Bem-vestido, ele se aproxima e puxa conversa. Elogia os produtos, fala que sempre está pela Redenção. Pede três cachorros-quentes e se senta para comer. Na sequência, pede que a comerciante que o atendeu leve um dos lanches para a esposa dele, enquanto ele come. Diz que a companheira precisou ficar no carro com o filho recém-nascido, que está doente. Enquanto a vendedora vai até o veículo indicado, onde estaria a esposa – na verdade, apenas um carro estacionado, vazio –, o homem age rápido. Em menos de um minuto furta dinheiro, bolsa e celulares.
É assim que atua um criminoso que tem agido no Parque Farroupilha, também conhecido como Redenção. Os alvos são comerciantes mulheres que trabalham em carrocinhas de cachorro-quente próximas ao Monumento ao Expedicionário, entre um recém-inaugurado posto avançado da Guarda Municipal e o Posto Bom Fim, da Brigada Militar. Chegaram à reportagem dois relatos de casos semelhantes, possivelmente cometidos pelo mesmo ladrão, ocorridos ao longo do mês de outubro.
Uma das vítimas, uma imigrante angolana que começou a trabalhar no local há três meses, foi lesada em R$ 1,6 mil. Elizabeth Fernanda Chaves, 42 anos, conta que o valor seria usado para pagar contas, comprar insumos e para enviar a parentes que ainda residem no continente africano.

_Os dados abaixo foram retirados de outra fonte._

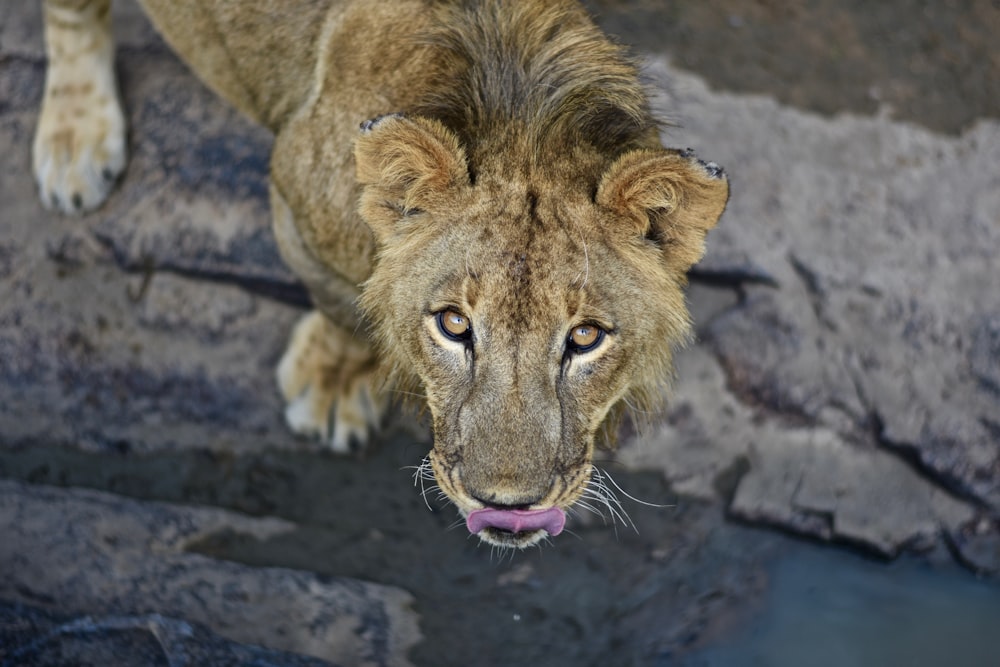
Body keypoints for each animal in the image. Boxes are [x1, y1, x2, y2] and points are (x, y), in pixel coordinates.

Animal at [33, 0, 728, 548]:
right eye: (453, 325)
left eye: (585, 338)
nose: (507, 506)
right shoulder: (294, 203)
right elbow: (342, 310)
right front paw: (333, 386)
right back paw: (75, 143)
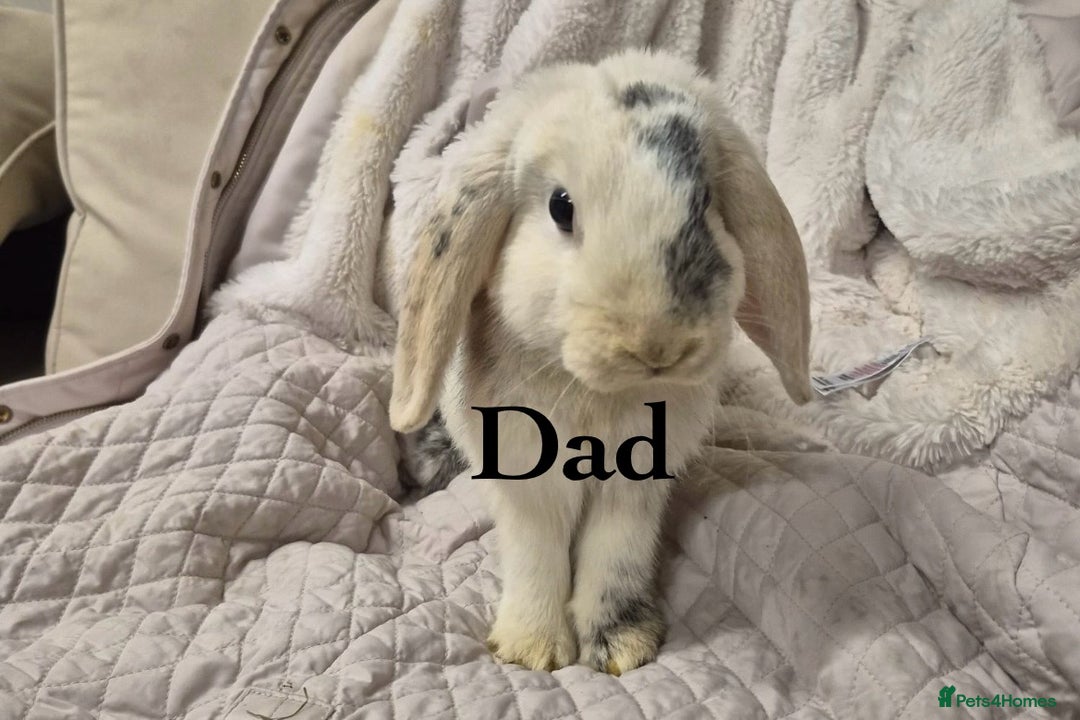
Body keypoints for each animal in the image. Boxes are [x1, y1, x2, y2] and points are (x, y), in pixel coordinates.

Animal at [387, 48, 812, 675]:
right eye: (560, 207)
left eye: (706, 202)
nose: (658, 345)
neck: (594, 395)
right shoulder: (526, 482)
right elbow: (537, 553)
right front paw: (533, 650)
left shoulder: (636, 489)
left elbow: (615, 554)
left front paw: (622, 647)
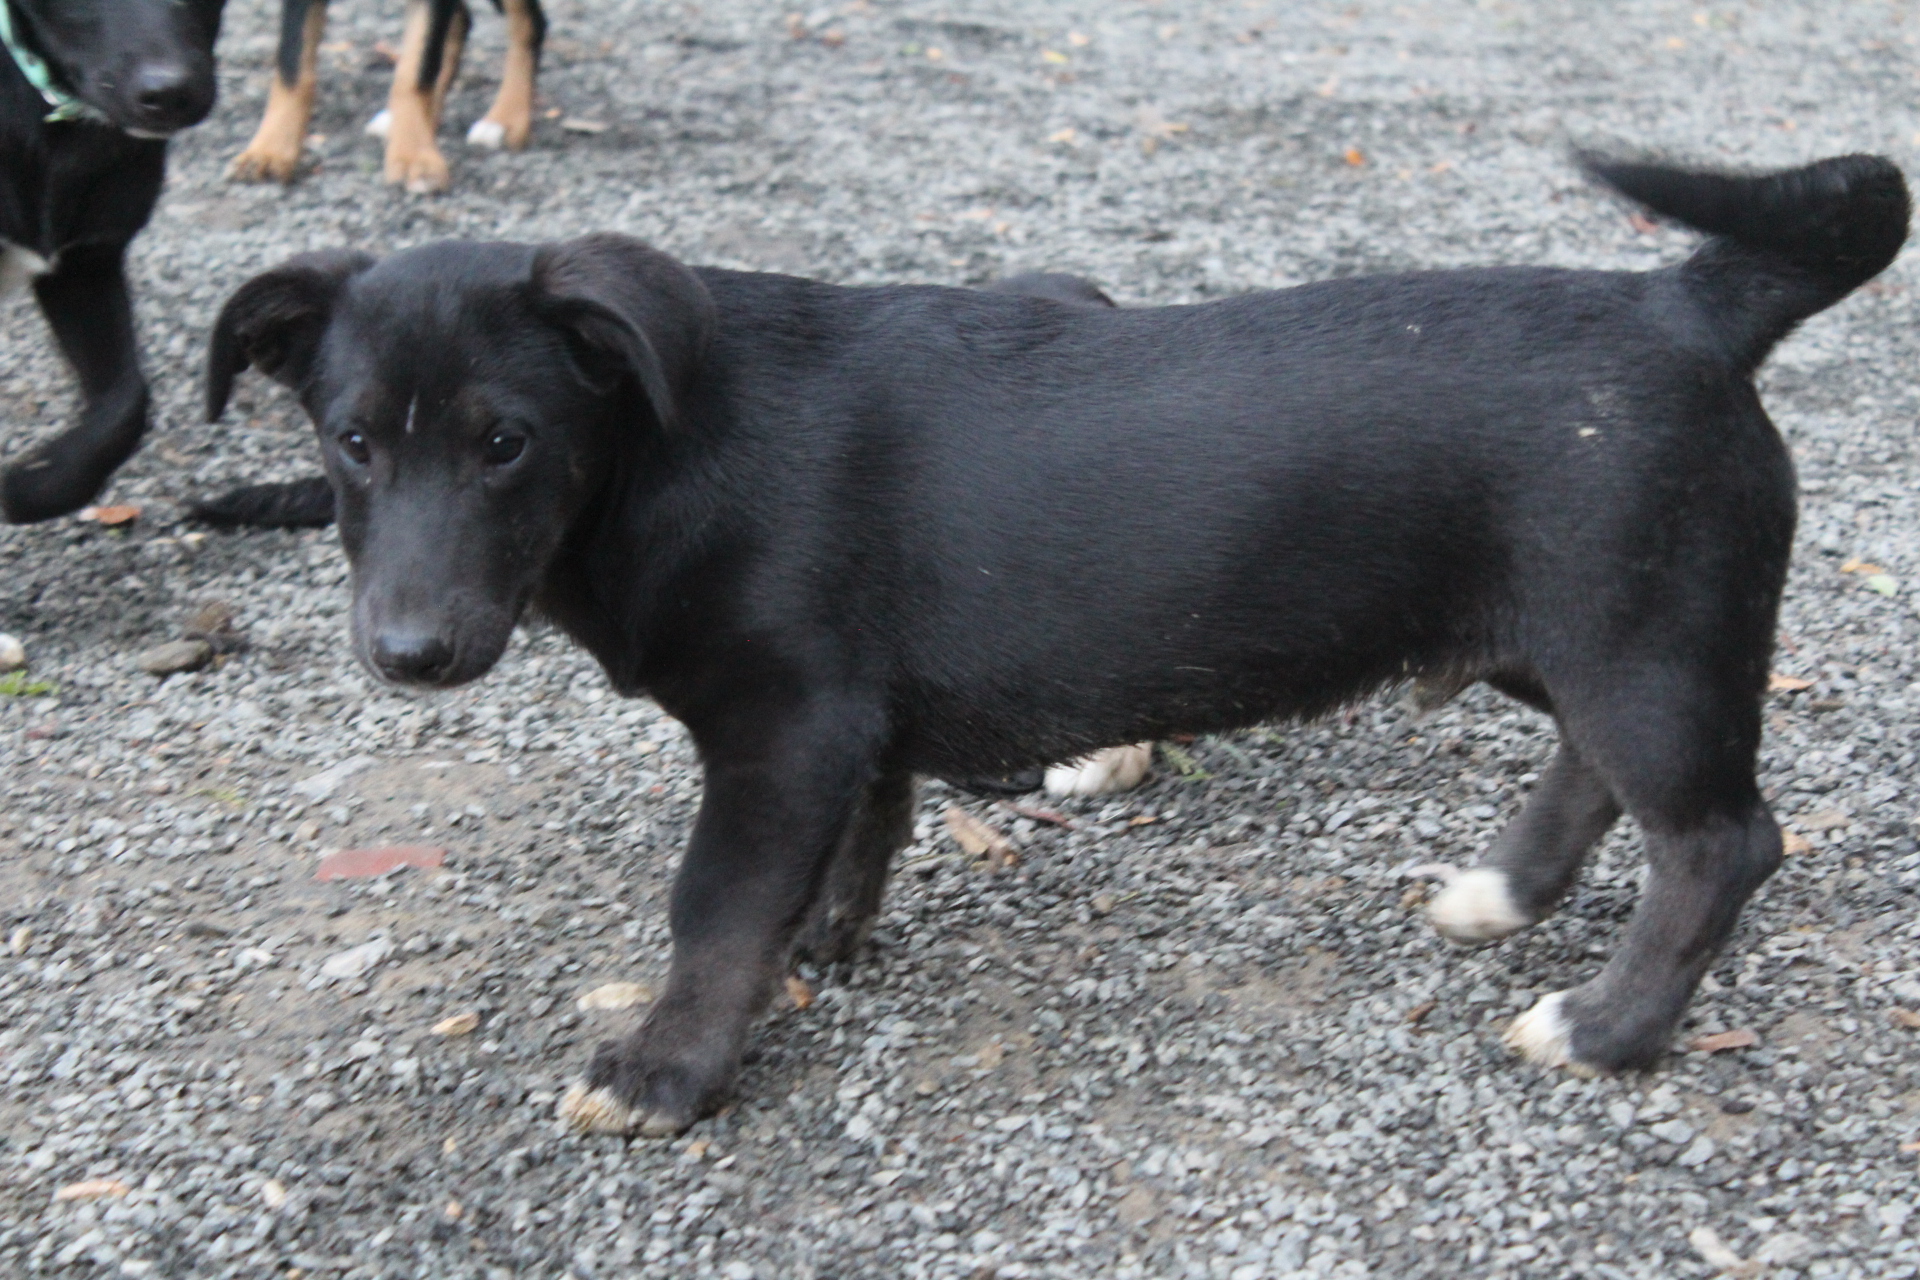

— Ele levou minha bolsa que ficava dentro do carrinho de cachorro-quente em um esconderijo. No interior dela tinha dinheiro que eu ia utilizar para pagar prestações de lojas, que mesmo sabendo da minha situação seguem cobrando juros — explica a comerciante.
— Pensei que ele estava precisando de ajuda, falou que a esposa estava no carro com o bebê deles, que estava doente. Não pensei que era uma pessoa do mal — lamenta.
Registro na polícia
A vítima registrou boletim de ocorrência junto ao 9º Batalhão de Polícia Militar (9º BPM). O caso será encaminhado para a 17ª Delegacia de Polícia Civil de Porto Alegre, que é responsável pela área onde ocorreu o crime, e deve ser investigado como furto qualificado mediante fraude.
De acordo com a Brigada Militar, apesar de a Redenção possuir 26 câmeras de monitoramento, operadas pelo Posto Avançado da Guarda Municipal, nenhuma delas flagrou a ação. Responsável pelo batalhão, o tenente-coronel Fábio da Silva Schmitt afirma que somente este caso foi registrado.
— Atuamos na Redenção com uso de bicicletas e motocicletas, sete dias por semana. Esse tipo de crime é de difícil flagrante, mas, mesmo assim, é muito importante que a população faça o registro. É baseado nos registros que a Brigada Militar distribui seu efetivo, seus agentes e viaturas — explica Schmitt.
Saiu sem pagar e furtou celular
A segunda vítima registrou um boletim de ocorrência online. Proprietária de uma carrocinha estabelecida há 20 anos na esquina da Avenida José Bonifácio com a Rua Vieira de Castro, Olga de Fátima Braga da Silva, 57 anos, alega ter sido vítima do mesmo golpista duas vezes.
Da primeira vez ele pediu três cachorros-quentes. Enquanto a vítima preparava o terceiro, ele foi embora sem pagar. Olga explica que muitos feirantes que participam do brique da Redenção acabam pagando depois, que é uma prática comum, especialmente aos finais de semana. Na segunda vez, ele pediu três quentões. Enquanto Olga servia a bebida, ele furtou o celular dela, que estava dentro da carrocinha.
Segundo ela, o prejuízo foi de R$ 1,7 mil do telefone furtado e R$ 180 que o suspeito conseguiu movimentar por meio de um aplicativo bancário instalado no celular.
— Confiamos nos nossos clientes, temos um senso de coletividade nesse lugar. Ele é muito gentil, bem-vestido, usa camisa polo. Enquanto conversa, te olha no olho, mas é tudo enganação. Tu vira as costas, ele te rouba. A sensação é de muita raiva. Eu estava trabalhando, ele chegou na mão grande, pegou meu celular e levou. Se adonou do que era meu, do que eu estava trabalhando para pagar. É horrível — conta Olga.
Classificado como furto simples, o caso também será investigado pela 17ª Delegacia de Polícia Civil de Porto Alegre.
— Teve uma equipe hoje (nesta segunda-feira) no local, verificando a questão de câmeras de vigilância, e não existe imagens para essa ocorrência. Só o que nós temos é um furto de celular de uma carrocinha que funciona nos finais de semana. Sem a possibilidade de recuperação dessas imagens, tentaremos uma outra coisa — explica o delegado Daniel Ordahi, titular da 17ª DP.